TEXTO DE ORIGEM:

01. Ao longo desses vinte e tantos anos de Caro Leitor, nunca me passou pela cabeça viver situação semelhante. Escrever sobre uma notícia em tempo real. Diante do computador alterno o batucar dessas linhas com as informações dos jornais on-line e acompanho, via rádio e TV, o desenrolar do drama do apresentador Silvio Santos — refém do seqüestrador Fernando Dutra Pinto em sua própria casa no bairro do Morumbi.

02. Em recente palestra sobre o futuro do jornalismo impresso, ante aos avanços dos multimeios que atuam em tempo real, ouvi de um dos renomados palestrantes que o jornal impresso é, na verdade, o dia de ontem consolidado. Não imaginei que tão cedo vivenciaria tamanho desafio: escrever sobre algo que está acontecendo, mas que o caríssimo leitor que me acompanha já sabe como terminou…

03. Mas deixemos as divagações de lado e vamos tentar ir além do fato — que, de resto, você está mais informado do que eu. Confesso que, mesmo agora, mais de quatro horas após tomar conhecimento da ação do bandido, continuo perplexo e ainda custo a crer no que estou vendo, ouvindo e lendo…

04. Algumas conclusões, mesmo no calor da jornada e diante de um desfecho imprevisível, já ficam bem claras. Vivemos numa verdadeira terra-de-ninguém, onde as pessoas não têm qualquer segurança, estejam onde estiverem. Ouço um coronel-reformado dizer na TV que acontecem algo em torno de 1.200 ocorrências policiais em São Paulo diariamente. Outro dado aterrador, revelado pela mesma fonte: só neste ano, foram mais de 500 seqüestros-relâmpagos e aumenta, a cada dia, o número de seqüestros com cativeiro. Tanto que, segundo outra fonte, a Secretaria de Segurança teme a divulgação dos índices, pois são desalentadores.

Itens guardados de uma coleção

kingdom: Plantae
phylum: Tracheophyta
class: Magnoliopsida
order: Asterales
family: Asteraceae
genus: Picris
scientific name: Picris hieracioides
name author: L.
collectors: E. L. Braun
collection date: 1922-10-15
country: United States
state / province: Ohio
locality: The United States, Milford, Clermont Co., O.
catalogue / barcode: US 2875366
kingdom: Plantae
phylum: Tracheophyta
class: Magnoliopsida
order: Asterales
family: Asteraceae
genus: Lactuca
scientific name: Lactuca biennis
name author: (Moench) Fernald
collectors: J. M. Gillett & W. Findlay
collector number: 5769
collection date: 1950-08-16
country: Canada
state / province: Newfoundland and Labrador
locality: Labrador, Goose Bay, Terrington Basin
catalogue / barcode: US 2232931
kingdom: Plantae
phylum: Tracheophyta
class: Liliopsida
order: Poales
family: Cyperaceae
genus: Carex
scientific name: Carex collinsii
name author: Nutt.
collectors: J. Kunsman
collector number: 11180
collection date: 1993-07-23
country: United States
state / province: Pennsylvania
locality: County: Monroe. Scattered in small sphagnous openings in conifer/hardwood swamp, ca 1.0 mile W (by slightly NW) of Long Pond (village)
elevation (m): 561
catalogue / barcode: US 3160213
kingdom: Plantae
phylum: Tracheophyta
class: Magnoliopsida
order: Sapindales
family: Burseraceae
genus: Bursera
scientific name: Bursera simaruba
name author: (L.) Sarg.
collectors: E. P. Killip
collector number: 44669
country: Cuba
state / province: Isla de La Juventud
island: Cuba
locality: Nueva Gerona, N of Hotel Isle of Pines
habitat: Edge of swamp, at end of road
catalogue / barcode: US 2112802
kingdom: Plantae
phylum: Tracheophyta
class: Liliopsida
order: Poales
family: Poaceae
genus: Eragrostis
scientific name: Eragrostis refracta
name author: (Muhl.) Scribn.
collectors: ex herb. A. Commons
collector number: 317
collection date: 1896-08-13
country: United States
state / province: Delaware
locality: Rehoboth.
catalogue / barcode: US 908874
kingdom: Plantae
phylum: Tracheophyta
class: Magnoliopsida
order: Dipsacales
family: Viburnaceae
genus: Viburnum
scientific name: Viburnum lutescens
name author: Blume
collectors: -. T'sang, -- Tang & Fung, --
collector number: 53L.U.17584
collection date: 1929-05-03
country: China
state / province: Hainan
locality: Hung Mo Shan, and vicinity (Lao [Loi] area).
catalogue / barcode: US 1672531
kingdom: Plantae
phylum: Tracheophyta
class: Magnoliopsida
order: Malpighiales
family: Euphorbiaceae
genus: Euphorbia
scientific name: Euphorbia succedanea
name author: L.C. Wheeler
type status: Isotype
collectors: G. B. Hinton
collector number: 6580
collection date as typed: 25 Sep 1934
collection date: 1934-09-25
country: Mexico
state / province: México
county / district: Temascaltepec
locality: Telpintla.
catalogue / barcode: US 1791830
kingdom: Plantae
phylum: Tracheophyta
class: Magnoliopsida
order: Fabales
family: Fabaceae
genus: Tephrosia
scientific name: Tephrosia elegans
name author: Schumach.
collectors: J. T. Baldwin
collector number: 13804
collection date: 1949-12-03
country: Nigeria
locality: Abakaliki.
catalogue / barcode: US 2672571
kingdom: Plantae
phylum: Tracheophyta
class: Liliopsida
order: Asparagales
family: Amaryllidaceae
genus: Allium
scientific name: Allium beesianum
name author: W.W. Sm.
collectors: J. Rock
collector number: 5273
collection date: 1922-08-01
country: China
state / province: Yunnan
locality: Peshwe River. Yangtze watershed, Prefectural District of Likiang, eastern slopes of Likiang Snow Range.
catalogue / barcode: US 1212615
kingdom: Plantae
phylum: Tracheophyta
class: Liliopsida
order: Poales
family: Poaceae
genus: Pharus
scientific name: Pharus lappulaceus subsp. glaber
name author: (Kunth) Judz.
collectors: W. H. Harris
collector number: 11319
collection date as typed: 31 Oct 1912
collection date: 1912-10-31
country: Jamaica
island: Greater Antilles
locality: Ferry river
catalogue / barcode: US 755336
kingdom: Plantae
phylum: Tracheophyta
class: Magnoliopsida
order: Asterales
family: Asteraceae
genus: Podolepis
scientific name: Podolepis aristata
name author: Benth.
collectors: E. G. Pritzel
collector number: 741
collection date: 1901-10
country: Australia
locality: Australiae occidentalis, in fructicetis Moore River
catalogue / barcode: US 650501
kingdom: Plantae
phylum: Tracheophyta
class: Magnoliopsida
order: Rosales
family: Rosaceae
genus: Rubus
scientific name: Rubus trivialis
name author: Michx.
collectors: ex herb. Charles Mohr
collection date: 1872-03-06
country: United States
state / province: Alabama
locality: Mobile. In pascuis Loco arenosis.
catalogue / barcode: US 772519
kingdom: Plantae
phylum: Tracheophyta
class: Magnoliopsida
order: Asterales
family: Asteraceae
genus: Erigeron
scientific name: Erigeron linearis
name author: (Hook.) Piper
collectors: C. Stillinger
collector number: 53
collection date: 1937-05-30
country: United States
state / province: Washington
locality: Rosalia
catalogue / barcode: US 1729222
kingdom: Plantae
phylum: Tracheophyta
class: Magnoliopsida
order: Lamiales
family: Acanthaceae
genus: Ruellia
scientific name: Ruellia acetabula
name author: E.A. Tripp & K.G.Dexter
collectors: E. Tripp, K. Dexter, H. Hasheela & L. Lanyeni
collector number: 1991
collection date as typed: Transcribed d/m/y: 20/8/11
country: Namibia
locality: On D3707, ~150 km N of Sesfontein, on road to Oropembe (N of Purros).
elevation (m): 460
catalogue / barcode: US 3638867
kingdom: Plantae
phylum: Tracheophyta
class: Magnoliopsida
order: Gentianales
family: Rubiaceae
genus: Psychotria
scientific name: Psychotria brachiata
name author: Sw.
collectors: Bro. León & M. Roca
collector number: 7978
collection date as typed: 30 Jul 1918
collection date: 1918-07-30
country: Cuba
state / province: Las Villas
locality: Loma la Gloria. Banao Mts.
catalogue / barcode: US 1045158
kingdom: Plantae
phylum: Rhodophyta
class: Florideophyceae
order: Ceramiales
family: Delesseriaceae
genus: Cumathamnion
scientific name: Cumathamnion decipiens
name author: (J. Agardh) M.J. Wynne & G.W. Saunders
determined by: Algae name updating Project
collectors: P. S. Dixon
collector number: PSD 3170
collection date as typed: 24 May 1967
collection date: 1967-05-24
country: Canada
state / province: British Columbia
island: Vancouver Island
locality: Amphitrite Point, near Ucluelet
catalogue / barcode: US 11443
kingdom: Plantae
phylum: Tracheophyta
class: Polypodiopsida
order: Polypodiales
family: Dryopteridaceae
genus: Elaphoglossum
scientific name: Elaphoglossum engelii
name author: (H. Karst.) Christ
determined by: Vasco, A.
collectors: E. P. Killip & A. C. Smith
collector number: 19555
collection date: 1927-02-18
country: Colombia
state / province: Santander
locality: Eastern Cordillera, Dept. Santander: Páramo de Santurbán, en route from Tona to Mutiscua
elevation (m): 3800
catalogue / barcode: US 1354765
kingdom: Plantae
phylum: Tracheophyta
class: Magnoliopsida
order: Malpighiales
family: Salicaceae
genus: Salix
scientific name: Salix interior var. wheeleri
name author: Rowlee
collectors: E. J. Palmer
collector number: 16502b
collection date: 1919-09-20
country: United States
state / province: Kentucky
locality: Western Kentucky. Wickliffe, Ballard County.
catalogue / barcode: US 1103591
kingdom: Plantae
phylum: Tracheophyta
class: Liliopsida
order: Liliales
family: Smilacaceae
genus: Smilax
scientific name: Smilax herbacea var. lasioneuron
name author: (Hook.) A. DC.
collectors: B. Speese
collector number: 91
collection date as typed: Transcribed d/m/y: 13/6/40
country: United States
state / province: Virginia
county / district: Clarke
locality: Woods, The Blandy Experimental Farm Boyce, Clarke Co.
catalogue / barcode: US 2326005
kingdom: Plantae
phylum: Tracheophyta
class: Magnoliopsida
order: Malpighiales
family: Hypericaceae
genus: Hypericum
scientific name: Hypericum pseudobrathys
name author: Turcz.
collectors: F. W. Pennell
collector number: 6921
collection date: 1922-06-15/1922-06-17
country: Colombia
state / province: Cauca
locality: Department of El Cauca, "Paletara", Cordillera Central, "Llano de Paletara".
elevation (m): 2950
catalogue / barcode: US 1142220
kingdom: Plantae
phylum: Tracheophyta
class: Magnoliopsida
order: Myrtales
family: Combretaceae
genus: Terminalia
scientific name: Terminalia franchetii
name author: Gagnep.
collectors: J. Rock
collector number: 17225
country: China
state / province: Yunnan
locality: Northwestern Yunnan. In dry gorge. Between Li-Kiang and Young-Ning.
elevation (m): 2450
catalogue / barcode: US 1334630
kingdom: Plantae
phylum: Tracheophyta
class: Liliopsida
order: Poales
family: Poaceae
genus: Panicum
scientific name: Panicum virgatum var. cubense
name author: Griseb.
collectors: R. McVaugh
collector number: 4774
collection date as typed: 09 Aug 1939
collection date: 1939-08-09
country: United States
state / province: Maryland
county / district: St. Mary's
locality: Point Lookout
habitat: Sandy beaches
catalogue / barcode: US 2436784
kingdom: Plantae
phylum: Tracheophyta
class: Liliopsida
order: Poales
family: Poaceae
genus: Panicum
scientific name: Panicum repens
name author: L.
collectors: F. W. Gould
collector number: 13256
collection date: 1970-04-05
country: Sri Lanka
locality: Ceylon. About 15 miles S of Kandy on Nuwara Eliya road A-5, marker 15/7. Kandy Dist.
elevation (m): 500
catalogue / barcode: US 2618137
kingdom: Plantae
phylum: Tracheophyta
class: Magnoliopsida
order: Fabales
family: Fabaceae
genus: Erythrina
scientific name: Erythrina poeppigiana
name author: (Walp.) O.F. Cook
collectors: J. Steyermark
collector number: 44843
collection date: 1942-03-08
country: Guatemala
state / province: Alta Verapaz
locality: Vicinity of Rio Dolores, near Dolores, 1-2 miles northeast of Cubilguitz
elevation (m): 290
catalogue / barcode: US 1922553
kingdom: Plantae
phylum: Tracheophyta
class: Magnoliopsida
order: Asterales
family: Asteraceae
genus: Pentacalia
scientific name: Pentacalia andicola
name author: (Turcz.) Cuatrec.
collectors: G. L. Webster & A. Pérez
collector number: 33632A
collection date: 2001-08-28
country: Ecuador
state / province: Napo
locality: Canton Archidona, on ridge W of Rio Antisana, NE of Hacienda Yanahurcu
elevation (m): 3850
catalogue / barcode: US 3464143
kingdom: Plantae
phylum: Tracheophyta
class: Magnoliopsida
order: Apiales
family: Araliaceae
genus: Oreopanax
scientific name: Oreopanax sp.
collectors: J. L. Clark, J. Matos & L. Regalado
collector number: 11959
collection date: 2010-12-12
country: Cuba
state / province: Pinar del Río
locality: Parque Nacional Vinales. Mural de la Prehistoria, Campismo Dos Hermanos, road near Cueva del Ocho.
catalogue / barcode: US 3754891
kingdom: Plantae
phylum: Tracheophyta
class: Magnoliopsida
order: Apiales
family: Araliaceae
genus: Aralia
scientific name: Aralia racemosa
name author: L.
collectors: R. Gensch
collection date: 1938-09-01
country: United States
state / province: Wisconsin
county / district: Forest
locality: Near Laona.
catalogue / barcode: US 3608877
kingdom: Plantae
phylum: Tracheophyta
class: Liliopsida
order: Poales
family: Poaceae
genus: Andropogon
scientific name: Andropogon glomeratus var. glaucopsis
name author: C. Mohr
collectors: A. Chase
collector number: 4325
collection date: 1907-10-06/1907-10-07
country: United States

EXERCÍCIO CURTO:
Responda com base no texto sobre o sequestro de Silvio Santos:
1. Em que bairro fica a casa onde o apresentador foi feito refém?
2. Segundo um dos palestrantes citados, o que o jornal impresso é, na verdade?
3. De acordo com o coronel-reformado, quantos seqüestros-relâmpagos houve em São Paulo só neste ano?

RESPOSTA COMPLETA:
1. No bairro do Morumbi.
2. O dia de ontem consolidado.
3. Mais de 500.